He's a goofy American businessman, she's a self-deprecating Irish teacher. They meet in a bar, enjoy a six-night fling, then part ways, agreeing to remember one another as "an extraordinarily good-smelling woman with a magical ass" and "a sturdy love-maker with a massive chin".
Then catastrophe: she's pregnant.
They deal with the situation pragmatically: he'll up sticks from New York, move in with her, propose. She accepts. This is the set-up for new Britcom Catastrophe, (Thursdays, 9.30pm SoHo), a comedy made for the UK's Channel 4 that puts a refreshing spin on an age-old idea. Stars and co-writers Sharon Horgan (who wrote the British sitcom Pulling) and Rob Delaney, (a United States comic who found fame in Britain on Twitter) play versions of themselves, adopting a blunt style of humour that relies on rude repartee.

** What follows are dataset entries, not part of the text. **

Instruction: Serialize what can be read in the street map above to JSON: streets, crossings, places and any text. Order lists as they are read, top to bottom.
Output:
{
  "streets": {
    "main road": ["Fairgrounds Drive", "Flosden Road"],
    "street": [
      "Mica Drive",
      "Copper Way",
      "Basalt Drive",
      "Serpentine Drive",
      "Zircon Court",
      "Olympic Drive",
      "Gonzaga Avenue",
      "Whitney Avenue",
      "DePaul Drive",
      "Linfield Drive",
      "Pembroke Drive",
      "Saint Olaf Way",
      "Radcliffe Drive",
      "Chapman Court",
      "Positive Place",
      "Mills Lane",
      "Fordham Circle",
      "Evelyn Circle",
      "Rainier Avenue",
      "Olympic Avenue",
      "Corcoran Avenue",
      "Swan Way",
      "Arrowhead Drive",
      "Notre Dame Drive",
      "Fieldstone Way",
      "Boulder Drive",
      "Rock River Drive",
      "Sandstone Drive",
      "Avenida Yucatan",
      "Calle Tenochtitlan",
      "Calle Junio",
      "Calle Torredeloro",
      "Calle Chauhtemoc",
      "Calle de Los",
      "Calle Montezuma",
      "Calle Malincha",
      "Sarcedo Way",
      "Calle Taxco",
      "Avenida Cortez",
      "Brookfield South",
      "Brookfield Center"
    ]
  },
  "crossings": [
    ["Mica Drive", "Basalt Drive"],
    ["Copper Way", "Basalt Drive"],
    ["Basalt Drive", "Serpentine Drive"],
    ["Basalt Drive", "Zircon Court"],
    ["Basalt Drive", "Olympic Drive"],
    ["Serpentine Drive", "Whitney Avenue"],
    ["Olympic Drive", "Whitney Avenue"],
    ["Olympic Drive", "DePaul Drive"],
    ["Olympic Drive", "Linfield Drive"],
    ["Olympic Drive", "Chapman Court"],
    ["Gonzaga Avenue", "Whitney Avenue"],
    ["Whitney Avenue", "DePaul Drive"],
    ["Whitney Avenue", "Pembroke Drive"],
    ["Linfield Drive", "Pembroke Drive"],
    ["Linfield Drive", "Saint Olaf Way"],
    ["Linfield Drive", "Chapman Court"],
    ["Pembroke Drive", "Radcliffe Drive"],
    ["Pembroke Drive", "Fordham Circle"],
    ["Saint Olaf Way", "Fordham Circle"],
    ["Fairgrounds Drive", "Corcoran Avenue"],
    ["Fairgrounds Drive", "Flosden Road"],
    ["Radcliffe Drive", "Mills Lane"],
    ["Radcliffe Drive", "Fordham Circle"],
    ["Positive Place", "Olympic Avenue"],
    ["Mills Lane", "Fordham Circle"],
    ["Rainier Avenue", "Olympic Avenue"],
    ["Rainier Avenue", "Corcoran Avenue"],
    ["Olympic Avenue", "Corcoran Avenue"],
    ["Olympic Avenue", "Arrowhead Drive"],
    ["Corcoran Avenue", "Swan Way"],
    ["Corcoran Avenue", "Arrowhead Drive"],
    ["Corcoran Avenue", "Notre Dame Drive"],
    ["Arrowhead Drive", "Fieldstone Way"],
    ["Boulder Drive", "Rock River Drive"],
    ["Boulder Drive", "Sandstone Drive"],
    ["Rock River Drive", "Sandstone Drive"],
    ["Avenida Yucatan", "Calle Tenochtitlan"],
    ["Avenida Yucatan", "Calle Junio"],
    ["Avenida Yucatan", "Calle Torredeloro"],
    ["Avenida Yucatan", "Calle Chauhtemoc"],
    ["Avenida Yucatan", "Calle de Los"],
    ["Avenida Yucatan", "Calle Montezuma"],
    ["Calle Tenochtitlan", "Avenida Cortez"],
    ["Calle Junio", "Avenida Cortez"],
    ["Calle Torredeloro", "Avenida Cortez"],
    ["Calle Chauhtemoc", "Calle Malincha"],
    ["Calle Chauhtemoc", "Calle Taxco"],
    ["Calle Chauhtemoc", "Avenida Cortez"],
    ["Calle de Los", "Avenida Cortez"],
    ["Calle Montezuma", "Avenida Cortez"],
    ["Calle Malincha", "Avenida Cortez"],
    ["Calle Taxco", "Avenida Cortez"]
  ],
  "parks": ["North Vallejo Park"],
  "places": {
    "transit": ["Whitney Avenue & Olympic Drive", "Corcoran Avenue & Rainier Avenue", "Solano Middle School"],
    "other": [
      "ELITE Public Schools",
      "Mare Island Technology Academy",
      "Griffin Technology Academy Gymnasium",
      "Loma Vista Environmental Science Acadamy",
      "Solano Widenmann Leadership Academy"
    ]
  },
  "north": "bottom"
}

In the hilarious first episode they bonded over their mutual hatred of a stuck-up homeopath, talked sex (and the body parts involved) and got into the nitty-gritty of the birthing process. The homeopath's husband warned Rob to stay away: "You see that little troll come tobogganing out of your wife on a wave of turds - and part of you will hold her responsible."
Thankfully, it offsets its dirty mind with a sweet story - but not so sweet you need a bucket. This odd couple have found just the right balance between crude laughs and heartfelt drama, a tenderness growing within their awkward budding romance without the need for canned laughter, an overbearing soundtrack or PDA.